Фрагмент текста:

В первый класс я пришла, гордая своим умением читать – еще бы, многие еще и букв не знали – и в один из первых дней вызвалась прочесть вслух подписи под картинками в букваре. Там, помнится, был изображен Буратино, который скакал на коне („Но!“) и падал в лужу („А-а-а!“). Я прочитала эти „но“ и „а“ и взглянула на учительницу в ожидании похвалы, но ее реакция меня удивила и обидела. Она была недовольна моим чтением! Оказалось, читать полагается с выражением, и это очень важно. А я думала, что важно понимать – и все. Я к тому времени уже читала про себя.

Читала я всегда и везде – дома, лежа на диване, на полу, на кровати, сидя в кресле в самой немыслимой позе, по дороге, натыкаясь на столбы и разбивая коленки на лестнице. И за едой. О, это была война! Читать за едой было можно. Но не мне, а папе. Он сколотил когда-то два пюпитра для застольного чтения, и они жили на кухне с тех самых пор, как я себя помню. Войну я выиграла, один из пюпитров стал моим.

Поставленная задача:
Продублируйте целиком текст о детской любви к чтению, не меняя в нём ни слова.

Сохранённые объекты из коллекции
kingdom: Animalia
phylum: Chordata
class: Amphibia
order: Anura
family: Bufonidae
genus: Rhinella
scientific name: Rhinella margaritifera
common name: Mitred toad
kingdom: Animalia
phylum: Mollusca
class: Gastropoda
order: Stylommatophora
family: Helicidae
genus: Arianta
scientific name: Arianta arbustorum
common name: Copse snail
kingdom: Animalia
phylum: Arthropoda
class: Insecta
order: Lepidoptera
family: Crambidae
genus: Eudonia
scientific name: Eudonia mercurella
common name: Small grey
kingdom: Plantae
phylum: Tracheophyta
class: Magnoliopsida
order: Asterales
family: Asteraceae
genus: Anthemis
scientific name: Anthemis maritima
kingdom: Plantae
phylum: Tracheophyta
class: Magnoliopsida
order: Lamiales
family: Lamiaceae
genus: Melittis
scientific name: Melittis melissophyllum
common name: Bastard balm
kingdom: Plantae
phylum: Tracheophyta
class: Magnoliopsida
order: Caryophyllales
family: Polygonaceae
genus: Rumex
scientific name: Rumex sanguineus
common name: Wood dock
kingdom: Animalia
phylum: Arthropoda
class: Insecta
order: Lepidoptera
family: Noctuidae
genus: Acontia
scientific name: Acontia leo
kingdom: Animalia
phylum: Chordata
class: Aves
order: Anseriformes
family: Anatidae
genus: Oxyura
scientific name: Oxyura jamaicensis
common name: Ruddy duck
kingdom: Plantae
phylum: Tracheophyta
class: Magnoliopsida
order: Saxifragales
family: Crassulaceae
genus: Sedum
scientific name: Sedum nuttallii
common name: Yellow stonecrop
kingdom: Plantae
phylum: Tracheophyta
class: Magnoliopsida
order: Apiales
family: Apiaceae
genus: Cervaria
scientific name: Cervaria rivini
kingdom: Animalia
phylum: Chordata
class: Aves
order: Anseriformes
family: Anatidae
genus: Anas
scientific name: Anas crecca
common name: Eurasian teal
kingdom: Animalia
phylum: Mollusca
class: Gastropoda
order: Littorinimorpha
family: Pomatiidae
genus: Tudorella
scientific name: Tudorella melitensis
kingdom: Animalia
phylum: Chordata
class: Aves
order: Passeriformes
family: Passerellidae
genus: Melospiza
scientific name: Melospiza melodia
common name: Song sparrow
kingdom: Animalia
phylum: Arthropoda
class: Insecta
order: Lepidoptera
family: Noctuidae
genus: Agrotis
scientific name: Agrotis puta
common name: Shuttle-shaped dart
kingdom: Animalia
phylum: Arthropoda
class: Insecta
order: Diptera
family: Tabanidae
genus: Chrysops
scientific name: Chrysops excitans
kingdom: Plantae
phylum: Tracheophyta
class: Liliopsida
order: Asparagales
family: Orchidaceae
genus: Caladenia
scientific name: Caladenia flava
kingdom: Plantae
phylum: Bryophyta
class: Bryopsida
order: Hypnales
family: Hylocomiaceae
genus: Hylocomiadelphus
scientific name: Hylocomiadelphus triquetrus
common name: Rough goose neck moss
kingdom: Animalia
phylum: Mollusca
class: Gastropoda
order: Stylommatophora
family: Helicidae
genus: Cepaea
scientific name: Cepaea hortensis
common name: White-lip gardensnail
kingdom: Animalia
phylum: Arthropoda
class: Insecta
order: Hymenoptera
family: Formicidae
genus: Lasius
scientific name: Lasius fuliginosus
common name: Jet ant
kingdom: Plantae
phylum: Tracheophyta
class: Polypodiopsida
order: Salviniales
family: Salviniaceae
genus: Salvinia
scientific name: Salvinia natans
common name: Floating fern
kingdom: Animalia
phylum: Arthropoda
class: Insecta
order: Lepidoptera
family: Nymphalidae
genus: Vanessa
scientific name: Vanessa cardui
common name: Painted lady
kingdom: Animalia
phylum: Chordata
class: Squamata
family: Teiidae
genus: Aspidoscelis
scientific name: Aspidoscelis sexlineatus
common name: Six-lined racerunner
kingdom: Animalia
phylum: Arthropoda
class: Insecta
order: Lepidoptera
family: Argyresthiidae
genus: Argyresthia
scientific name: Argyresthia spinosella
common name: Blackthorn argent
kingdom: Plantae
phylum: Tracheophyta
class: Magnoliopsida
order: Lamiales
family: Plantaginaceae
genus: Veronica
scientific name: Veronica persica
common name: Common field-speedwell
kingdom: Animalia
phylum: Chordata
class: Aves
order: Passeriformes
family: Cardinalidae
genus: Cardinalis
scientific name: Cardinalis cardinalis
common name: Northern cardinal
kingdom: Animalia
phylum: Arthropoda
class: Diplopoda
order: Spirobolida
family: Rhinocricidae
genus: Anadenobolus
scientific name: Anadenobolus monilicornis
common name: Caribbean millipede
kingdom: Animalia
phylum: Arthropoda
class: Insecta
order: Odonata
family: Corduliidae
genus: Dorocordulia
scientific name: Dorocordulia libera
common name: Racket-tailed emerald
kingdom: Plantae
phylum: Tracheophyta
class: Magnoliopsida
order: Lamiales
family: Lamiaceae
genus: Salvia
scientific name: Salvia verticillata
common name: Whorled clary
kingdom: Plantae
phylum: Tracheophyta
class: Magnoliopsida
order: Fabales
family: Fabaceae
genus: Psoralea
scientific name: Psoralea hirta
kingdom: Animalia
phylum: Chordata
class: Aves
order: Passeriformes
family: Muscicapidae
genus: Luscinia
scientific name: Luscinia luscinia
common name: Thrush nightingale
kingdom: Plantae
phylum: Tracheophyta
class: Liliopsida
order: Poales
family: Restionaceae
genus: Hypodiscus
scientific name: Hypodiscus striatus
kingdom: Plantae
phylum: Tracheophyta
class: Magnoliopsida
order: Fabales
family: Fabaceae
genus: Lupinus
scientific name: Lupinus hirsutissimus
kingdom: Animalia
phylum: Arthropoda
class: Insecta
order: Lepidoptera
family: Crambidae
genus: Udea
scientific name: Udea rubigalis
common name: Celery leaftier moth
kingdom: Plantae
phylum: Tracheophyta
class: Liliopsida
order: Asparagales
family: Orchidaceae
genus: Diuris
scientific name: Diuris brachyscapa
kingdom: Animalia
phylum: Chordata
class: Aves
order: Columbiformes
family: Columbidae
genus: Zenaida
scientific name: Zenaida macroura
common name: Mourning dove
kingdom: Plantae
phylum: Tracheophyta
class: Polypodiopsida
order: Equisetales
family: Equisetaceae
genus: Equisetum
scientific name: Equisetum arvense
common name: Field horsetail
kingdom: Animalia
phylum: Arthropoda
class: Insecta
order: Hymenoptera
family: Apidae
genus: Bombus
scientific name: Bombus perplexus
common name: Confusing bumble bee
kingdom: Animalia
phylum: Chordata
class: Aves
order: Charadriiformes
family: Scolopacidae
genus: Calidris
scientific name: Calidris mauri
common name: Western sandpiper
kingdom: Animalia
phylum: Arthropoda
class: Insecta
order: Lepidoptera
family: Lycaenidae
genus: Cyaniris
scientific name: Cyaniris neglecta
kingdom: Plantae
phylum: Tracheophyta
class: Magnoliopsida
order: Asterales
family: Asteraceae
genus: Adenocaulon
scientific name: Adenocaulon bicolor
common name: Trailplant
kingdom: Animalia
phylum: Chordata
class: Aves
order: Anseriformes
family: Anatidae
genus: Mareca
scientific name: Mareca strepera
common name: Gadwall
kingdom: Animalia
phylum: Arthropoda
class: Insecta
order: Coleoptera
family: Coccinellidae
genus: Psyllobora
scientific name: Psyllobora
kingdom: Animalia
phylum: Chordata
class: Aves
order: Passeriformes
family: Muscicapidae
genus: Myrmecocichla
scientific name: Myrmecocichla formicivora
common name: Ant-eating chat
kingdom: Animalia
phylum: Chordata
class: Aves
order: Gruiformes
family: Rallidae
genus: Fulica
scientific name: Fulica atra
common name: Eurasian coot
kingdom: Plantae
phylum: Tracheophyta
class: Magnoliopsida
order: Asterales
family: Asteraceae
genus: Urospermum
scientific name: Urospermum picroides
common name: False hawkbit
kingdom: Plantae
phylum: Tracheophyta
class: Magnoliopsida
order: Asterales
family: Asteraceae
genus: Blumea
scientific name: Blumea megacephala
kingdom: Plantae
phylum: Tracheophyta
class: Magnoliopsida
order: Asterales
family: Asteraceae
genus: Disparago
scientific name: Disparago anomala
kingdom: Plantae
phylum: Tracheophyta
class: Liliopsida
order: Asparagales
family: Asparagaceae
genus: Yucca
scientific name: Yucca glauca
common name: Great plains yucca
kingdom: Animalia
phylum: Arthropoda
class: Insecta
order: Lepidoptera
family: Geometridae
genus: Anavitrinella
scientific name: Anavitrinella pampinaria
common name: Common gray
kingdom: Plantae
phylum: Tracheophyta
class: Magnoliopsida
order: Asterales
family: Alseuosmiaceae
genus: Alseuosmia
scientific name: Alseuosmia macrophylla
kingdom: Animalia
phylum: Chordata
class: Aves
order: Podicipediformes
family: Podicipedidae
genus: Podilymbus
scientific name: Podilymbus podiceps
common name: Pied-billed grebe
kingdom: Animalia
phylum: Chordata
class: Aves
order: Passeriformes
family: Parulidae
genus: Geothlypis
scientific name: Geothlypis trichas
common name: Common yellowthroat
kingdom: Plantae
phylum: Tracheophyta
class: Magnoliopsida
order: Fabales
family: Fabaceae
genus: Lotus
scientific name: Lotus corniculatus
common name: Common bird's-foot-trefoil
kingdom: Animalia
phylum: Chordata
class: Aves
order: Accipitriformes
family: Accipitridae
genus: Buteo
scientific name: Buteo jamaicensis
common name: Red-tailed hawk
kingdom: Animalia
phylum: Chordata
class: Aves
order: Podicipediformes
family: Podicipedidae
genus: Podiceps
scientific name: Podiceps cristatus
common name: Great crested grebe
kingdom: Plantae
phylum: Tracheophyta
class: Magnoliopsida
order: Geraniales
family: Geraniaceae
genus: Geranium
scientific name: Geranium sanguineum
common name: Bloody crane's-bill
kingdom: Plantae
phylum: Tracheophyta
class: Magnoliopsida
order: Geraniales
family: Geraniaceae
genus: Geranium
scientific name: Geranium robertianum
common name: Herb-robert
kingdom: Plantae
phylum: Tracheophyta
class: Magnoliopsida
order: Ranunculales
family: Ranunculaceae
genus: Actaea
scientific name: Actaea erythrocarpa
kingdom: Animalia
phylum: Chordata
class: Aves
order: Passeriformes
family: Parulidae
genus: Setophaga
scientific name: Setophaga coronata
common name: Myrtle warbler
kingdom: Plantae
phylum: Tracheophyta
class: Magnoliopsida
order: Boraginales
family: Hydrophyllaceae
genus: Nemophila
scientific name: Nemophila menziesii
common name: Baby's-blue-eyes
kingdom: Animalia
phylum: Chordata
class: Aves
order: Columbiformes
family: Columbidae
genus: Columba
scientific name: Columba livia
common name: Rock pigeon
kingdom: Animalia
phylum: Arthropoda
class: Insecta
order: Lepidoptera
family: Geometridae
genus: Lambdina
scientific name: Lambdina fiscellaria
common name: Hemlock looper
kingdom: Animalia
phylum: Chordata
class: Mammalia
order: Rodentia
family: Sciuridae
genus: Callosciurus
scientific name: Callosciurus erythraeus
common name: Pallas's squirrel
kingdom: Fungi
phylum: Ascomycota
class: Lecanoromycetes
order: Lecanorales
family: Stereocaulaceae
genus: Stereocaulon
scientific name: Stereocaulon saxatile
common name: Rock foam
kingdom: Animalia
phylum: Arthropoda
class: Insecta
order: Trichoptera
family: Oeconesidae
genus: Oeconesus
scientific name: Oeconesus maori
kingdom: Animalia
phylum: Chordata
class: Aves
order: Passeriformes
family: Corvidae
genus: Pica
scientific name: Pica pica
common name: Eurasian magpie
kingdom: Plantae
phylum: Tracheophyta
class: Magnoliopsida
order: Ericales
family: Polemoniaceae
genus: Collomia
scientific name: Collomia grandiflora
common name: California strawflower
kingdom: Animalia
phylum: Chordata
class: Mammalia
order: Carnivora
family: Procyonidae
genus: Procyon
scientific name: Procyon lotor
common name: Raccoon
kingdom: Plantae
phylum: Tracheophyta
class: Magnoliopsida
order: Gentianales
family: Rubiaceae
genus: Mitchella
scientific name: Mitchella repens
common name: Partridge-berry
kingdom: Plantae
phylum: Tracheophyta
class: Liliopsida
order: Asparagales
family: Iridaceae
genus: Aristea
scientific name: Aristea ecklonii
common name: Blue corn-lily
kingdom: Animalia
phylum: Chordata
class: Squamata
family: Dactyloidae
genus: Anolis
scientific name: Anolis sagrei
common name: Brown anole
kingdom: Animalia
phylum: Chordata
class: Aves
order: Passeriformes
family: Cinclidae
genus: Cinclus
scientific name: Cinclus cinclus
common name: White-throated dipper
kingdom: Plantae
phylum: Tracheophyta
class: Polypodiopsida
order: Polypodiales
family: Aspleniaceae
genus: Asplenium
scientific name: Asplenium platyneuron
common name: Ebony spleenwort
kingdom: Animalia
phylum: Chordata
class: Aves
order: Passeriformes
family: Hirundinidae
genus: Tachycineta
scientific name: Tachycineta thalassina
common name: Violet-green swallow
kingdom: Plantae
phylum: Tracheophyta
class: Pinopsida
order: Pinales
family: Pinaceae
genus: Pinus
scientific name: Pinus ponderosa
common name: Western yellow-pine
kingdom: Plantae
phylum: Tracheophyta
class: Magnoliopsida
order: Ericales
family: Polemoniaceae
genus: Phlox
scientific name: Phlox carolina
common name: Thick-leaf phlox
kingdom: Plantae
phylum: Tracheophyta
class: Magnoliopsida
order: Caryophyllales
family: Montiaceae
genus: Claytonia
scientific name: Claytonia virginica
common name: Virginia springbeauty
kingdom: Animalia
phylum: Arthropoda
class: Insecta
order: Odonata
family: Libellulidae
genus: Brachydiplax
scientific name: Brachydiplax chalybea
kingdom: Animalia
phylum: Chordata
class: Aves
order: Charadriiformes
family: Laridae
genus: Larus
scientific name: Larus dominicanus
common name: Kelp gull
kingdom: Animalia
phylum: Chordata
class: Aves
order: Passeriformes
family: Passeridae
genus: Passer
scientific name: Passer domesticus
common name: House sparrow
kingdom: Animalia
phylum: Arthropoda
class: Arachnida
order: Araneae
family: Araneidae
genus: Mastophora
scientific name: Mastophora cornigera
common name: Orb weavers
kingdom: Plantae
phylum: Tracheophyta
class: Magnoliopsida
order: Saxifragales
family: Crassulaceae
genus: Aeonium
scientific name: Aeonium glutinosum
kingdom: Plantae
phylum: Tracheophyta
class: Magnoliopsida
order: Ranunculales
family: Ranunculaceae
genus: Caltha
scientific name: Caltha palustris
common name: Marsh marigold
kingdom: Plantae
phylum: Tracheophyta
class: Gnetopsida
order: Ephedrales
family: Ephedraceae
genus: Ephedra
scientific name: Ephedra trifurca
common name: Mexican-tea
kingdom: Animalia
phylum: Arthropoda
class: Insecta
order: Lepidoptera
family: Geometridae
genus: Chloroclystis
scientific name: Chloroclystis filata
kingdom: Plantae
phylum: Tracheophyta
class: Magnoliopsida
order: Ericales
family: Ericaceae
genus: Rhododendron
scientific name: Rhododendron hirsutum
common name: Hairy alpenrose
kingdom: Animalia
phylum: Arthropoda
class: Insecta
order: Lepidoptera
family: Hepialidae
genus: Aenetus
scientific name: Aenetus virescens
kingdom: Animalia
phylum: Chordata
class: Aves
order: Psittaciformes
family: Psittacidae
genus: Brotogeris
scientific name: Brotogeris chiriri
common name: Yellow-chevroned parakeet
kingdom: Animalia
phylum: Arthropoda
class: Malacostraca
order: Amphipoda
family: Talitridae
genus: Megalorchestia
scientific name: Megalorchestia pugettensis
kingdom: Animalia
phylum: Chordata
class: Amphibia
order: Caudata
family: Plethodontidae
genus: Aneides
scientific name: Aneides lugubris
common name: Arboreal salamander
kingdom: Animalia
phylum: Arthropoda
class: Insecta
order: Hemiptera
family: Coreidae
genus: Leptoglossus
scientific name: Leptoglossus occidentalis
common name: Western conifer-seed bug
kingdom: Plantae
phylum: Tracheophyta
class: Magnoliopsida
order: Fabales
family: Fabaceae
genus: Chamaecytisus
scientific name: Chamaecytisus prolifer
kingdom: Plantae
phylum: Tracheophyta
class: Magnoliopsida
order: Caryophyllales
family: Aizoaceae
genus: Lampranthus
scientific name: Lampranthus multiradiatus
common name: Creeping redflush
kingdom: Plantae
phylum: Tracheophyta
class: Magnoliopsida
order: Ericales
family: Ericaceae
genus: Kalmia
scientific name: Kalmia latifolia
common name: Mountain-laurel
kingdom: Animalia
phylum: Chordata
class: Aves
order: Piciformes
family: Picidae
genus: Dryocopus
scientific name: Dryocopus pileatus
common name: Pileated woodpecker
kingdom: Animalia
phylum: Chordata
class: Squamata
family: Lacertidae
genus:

Решение задачи:
В первый класс я пришла, гордая своим умением читать – еще бы, многие еще и букв не знали – и в один из первых дней вызвалась прочесть вслух подписи под картинками в букваре. Там, помнится, был изображен Буратино, который скакал на коне („Но!“) и падал в лужу („А-а-а!“). Я прочитала эти „но“ и „а“ и взглянула на учительницу в ожидании похвалы, но ее реакция меня удивила и обидела. Она была недовольна моим чтением! Оказалось, читать полагается с выражением, и это очень важно. А я думала, что важно понимать – и все. Я к тому времени уже читала про себя.

Читала я всегда и везде – дома, лежа на диване, на полу, на кровати, сидя в кресле в самой немыслимой позе, по дороге, натыкаясь на столбы и разбивая коленки на лестнице. И за едой. О, это была война! Читать за едой было можно. Но не мне, а папе. Он сколотил когда-то два пюпитра для застольного чтения, и они жили на кухне с тех самых пор, как я себя помню. Войну я выиграла, один из пюпитров стал моим.